Stored data
********************

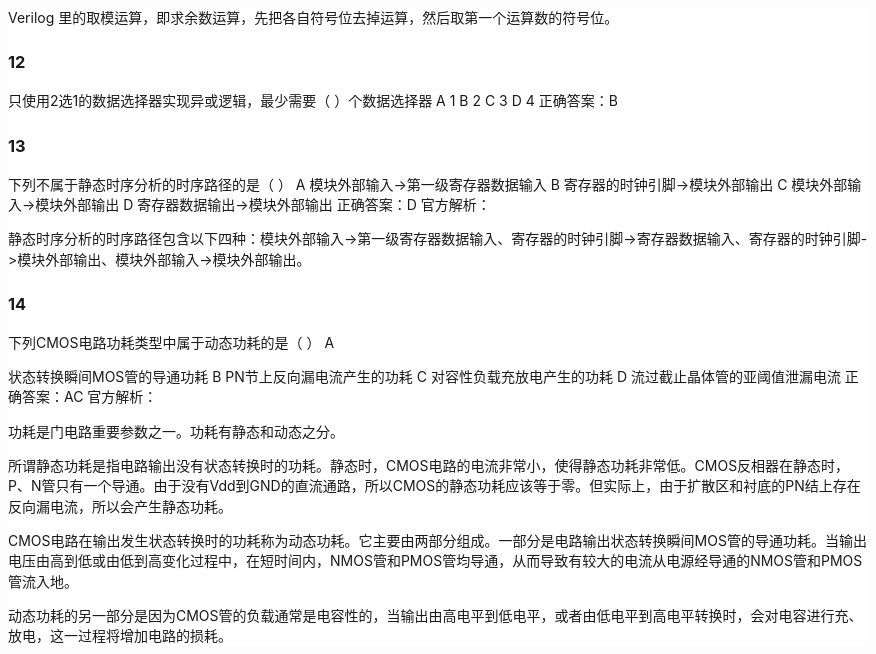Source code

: Verilog 里的取模运算，即求余数运算，先把各自符号位去掉运算，然后取第一个运算数的符号位。

### 12
只使用2选1的数据选择器实现异或逻辑，最少需要（ ）个数据选择器
A
1
B
2
C
3
D
4
正确答案：B

### 13
下列不属于静态时序分析的时序路径的是（ ）
A
模块外部输入->第一级寄存器数据输入
B
寄存器的时钟引脚->模块外部输出
C
模块外部输入->模块外部输出
D
寄存器数据输出->模块外部输出
正确答案：D
官方解析：

静态时序分析的时序路径包含以下四种：模块外部输入->第一级寄存器数据输入、寄存器的时钟引脚->寄存器数据输入、寄存器的时钟引脚->模块外部输出、模块外部输入->模块外部输出。

### 14
下列CMOS电路功耗类型中属于动态功耗的是（ ）
A

状态转换瞬间MOS管的导通功耗
B
PN节上反向漏电流产生的功耗
C
对容性负载充放电产生的功耗
D
流过截止晶体管的亚阈值泄漏电流
正确答案：AC
官方解析：

功耗是门电路重要参数之一。功耗有静态和动态之分。

所谓静态功耗是指电路输出没有状态转换时的功耗。静态时，CMOS电路的电流非常小，使得静态功耗非常低。CMOS反相器在静态时，P、N管只有一个导通。由于没有Vdd到GND的直流通路，所以CMOS的静态功耗应该等于零。但实际上，由于扩散区和衬底的PN结上存在反向漏电流，所以会产生静态功耗。

CMOS电路在输出发生状态转换时的功耗称为动态功耗。它主要由两部分组成。一部分是电路输出状态转换瞬间MOS管的导通功耗。当输出电压由高到低或由低到高变化过程中，在短时间内，NMOS管和PMOS管均导通，从而导致有较大的电流从电源经导通的NMOS管和PMOS管流入地。

动态功耗的另一部分是因为CMOS管的负载通常是电容性的，当输出由高电平到低电平，或者由低电平到高电平转换时，会对电容进行充、放电，这一过程将增加电路的损耗。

********************

### To do
Would you print the data above line for line, word for word, and leave the picture out?

### Solution to this exercise
Source code

: Verilog 里的取模运算，即求余数运算，先把各自符号位去掉运算，然后取第一个运算数的符号位。

### 12
只使用2选1的数据选择器实现异或逻辑，最少需要（ ）个数据选择器
A
1
B
2
C
3
D
4
正确答案：B

### 13
下列不属于静态时序分析的时序路径的是（ ）
A
模块外部输入->第一级寄存器数据输入
B
寄存器的时钟引脚->模块外部输出
C
模块外部输入->模块外部输出
D
寄存器数据输出->模块外部输出
正确答案：D
官方解析：

静态时序分析的时序路径包含以下四种：模块外部输入->第一级寄存器数据输入、寄存器的时钟引脚->寄存器数据输入、寄存器的时钟引脚->模块外部输出、模块外部输入->模块外部输出。

### 14
下列CMOS电路功耗类型中属于动态功耗的是（ ）
A

状态转换瞬间MOS管的导通功耗
B
PN节上反向漏电流产生的功耗
C
对容性负载充放电产生的功耗
D
流过截止晶体管的亚阈值泄漏电流
正确答案：AC
官方解析：

功耗是门电路重要参数之一。功耗有静态和动态之分。

所谓静态功耗是指电路输出没有状态转换时的功耗。静态时，CMOS电路的电流非常小，使得静态功耗非常低。CMOS反相器在静态时，P、N管只有一个导通。由于没有Vdd到GND的直流通路，所以CMOS的静态功耗应该等于零。但实际上，由于扩散区和衬底的PN结上存在反向漏电流，所以会产生静态功耗。

CMOS电路在输出发生状态转换时的功耗称为动态功耗。它主要由两部分组成。一部分是电路输出状态转换瞬间MOS管的导通功耗。当输出电压由高到低或由低到高变化过程中，在短时间内，NMOS管和PMOS管均导通，从而导致有较大的电流从电源经导通的NMOS管和PMOS管流入地。

动态功耗的另一部分是因为CMOS管的负载通常是电容性的，当输出由高电平到低电平，或者由低电平到高电平转换时，会对电容进行充、放电，这一过程将增加电路的损耗。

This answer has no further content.